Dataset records
= = = = = = =

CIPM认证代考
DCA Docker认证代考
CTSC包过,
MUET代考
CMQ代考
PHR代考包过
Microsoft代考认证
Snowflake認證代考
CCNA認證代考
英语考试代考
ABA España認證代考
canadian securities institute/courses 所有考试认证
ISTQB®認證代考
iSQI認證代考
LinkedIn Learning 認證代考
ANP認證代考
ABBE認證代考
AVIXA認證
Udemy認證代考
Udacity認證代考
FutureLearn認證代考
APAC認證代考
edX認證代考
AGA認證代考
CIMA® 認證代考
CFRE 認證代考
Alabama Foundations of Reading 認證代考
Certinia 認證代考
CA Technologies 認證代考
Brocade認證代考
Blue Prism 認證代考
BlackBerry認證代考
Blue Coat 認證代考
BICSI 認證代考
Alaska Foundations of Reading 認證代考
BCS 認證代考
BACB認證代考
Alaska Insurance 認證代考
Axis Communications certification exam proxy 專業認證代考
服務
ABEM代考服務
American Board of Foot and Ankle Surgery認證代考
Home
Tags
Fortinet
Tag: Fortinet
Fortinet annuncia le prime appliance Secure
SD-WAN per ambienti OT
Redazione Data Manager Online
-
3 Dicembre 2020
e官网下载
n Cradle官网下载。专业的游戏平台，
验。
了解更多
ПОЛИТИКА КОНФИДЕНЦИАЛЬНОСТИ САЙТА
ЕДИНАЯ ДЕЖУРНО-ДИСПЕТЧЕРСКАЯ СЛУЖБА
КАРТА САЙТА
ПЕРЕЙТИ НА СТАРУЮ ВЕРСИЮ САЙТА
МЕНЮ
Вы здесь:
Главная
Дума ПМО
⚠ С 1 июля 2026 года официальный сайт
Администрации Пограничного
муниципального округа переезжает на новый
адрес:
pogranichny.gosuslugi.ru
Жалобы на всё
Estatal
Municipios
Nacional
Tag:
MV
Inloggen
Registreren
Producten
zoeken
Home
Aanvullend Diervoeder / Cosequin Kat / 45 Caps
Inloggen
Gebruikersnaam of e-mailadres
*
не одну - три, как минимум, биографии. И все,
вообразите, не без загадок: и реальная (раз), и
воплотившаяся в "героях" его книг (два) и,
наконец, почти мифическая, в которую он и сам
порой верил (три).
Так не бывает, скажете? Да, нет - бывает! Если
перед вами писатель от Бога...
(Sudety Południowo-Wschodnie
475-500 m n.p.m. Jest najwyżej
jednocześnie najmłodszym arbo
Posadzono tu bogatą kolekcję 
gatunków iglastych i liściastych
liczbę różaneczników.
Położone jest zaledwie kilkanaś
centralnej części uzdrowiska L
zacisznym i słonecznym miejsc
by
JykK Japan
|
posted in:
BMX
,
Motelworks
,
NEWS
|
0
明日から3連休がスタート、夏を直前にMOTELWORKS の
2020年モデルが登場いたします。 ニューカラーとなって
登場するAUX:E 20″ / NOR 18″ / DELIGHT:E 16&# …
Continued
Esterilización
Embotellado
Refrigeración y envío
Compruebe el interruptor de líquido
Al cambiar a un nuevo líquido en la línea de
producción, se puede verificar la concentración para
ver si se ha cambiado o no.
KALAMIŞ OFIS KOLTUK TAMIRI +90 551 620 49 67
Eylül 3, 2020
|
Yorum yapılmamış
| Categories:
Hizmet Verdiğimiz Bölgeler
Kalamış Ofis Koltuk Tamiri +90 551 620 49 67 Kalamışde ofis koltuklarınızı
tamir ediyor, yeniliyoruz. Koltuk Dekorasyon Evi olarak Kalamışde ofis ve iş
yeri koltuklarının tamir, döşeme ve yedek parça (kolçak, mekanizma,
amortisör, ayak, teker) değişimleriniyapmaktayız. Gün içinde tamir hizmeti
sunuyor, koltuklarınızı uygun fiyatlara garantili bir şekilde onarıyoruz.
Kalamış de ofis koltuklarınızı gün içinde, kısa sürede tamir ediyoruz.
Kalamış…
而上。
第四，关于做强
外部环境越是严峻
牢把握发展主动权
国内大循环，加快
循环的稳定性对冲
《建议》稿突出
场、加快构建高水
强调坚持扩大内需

= = = = = = =

• [Exercise]: Read the lines above. Gather those in which the string "Foundations" is found.

• [Expected answer]:
Alabama Foundations of Reading 認證代考
Alaska Foundations of Reading 認證代考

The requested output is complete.